Volví la cabeza y la sepulté en la almohada. Sybelle volvió a cubrirme.

—Esta situación no puede continuar, más por vosotros que por mí —declaré—. No se trata de transformar mi imagen a cada momento, pues cuanto más tiempo contemplarais mi verdadera fisonomía antes os acostumbraríais a ella. No, esto no puede seguir así.

—Lo que tú digas —repuso Sybelle, sentándose junto a mí—. ¿Te gusta que apoye mi mano fresca en tu frente? ¿Te gusta que te acaricie el pelo?

Achiqué el único ojo que me quedaba y la miré.

Su cuello largo y esbelto temblaba, al igual que el resto de su bello y enjuto cuerpo. Tenía los pechos voluptuosos, firmes. A sus espaldas, iluminado por el cálido resplandor de la habitación, vi el piano. Pensé en esos dedos finos y suaves tocando las teclas. Oí en mi imaginación la melodía de la Appassionata.

En éstas percibí un ruido seco, un chasquido y un clic, seguido de la exquisita fragancia de un buen tabaco.

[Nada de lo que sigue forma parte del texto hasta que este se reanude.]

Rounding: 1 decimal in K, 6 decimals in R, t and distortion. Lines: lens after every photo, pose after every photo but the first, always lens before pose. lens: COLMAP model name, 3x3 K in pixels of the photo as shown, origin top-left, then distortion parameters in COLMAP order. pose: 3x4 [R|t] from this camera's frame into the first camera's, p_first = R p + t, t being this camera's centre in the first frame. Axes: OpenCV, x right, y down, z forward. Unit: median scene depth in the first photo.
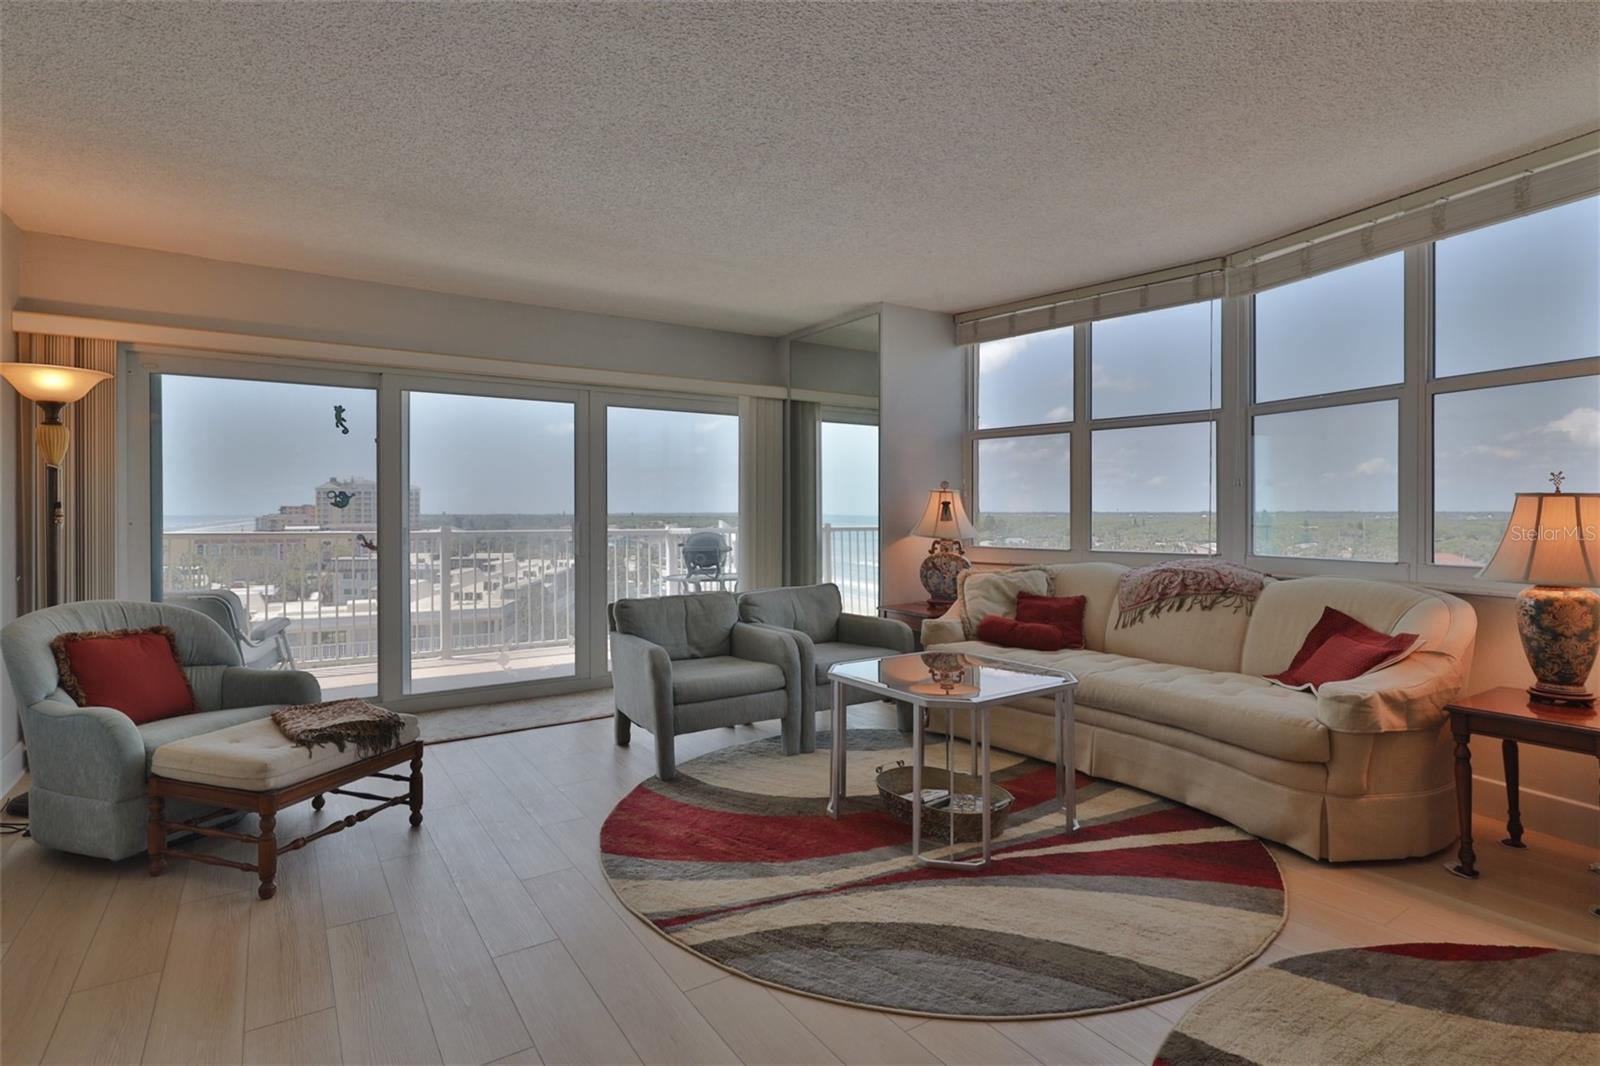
lens RADIAL K [[792.2, 0, 788.6], [0, 792.2, 515.0], [0, 0, 1]] dist [0.001853, 0.000424]
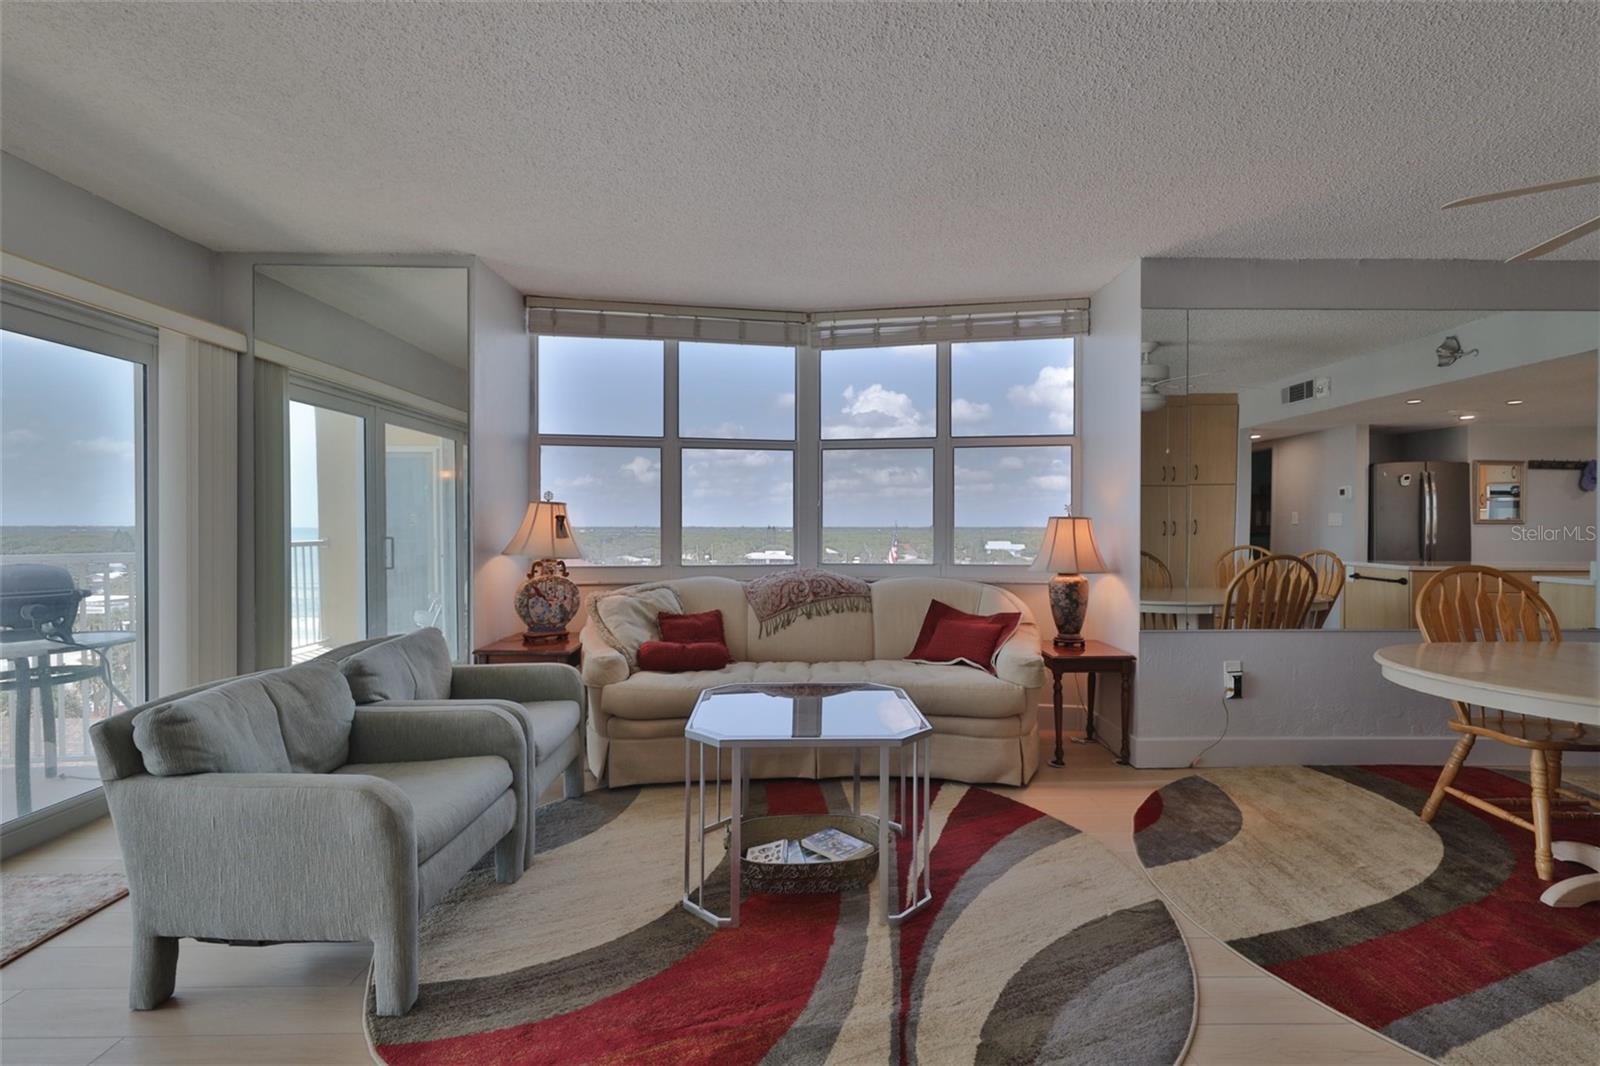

Benji comenzó a pasearse de un lado al otro de la habitación, detrás Sybelle, sosteniendo un cigarrillo negro en los labios.

—Tengo un plan —dijo, expresándose con desenvoltura pese a sostener el cigarrillo entre los labios—. Bajo a la calle. Me encuentro con un tipo malvado al cabo de dos segundos. Le cuento que estoy solo en este apartamento, en el hotel, con un tipo borracho, un baboso chiflado, que tenemos un montón de cocaína para vender y que no sé qué hacer para sacármela de encima.

Yo me eché a reír pese al dolor. El pequeño beduino se encogió de hombros y sostuvo las manos en alto, con las palmas hacia arriba, mientras seguía dando unas caladas al cigarrillo, envuelto en una nube mágica de humo. —¿Qué te parece? Te aseguro que dará resultado. Sé juzgar el carácter de un hombre. Entonces tú, Sybelle, te apartas para que yo pueda conducir a ese tipo despreciable, ese saco de porquería que ha caído en la trampa que le he tendido, hasta la cama, y le pongo la zancadilla para que caiga sobre ella de bruces, así, y el tipo cae en tus brazos, Armand. ¿Qué te parece mi plan?

—¿Y si algo sale mal? —pregunté.

—En ese caso mi hermosa Sybelle le asesta un golpe en la cabeza con el martillo.

—Se me ocurre otra treta —dije—, aunque el plan que has ideado es increíblemente brillante. Le dices que la cocaína se oculta debajo de la colcha, en unas bolsitas de plástico dispuestas sobre la cama, y si no se traga el anzuelo y se acerca para comprobarlo, nuestra hermosa Sybelle retira la colcha y cuando ese individuo vea al monstruo que yace en este lecho, se largará de aquí sin tratar de vengarse de nadie.

—¡Sí, sí! —exclamó Sybelle, palmoteando de gozo. Sus ojos pálidos y luminosos parecían más grandes de lo habitual.

—Es perfecto —reconoció Benji.

—Pero no te lleves ni un centavo. ¡Ojalá tuviéramos un poco de ese perverso polvo blanco para utilizar de cebo!

—Sí que tenemos —repuso Sybelle—. Tenemos un poco que estaba en los bolsillos de mi hermano. —Me miró con aire pensativo, ausente, como si repasara el plan a través de su los mecanismos perfectamente engrasados de su tierna y dúctil mente—. Le quitamos todo lo que llevaba encima para que cuando hallaran su cadáver no pudieran identificarlo fácilmente. En Nueva York la policía encuentra muchos cadáveres abandonados. Aunque no puedes imaginarte lo que nos costó arrastrarlo.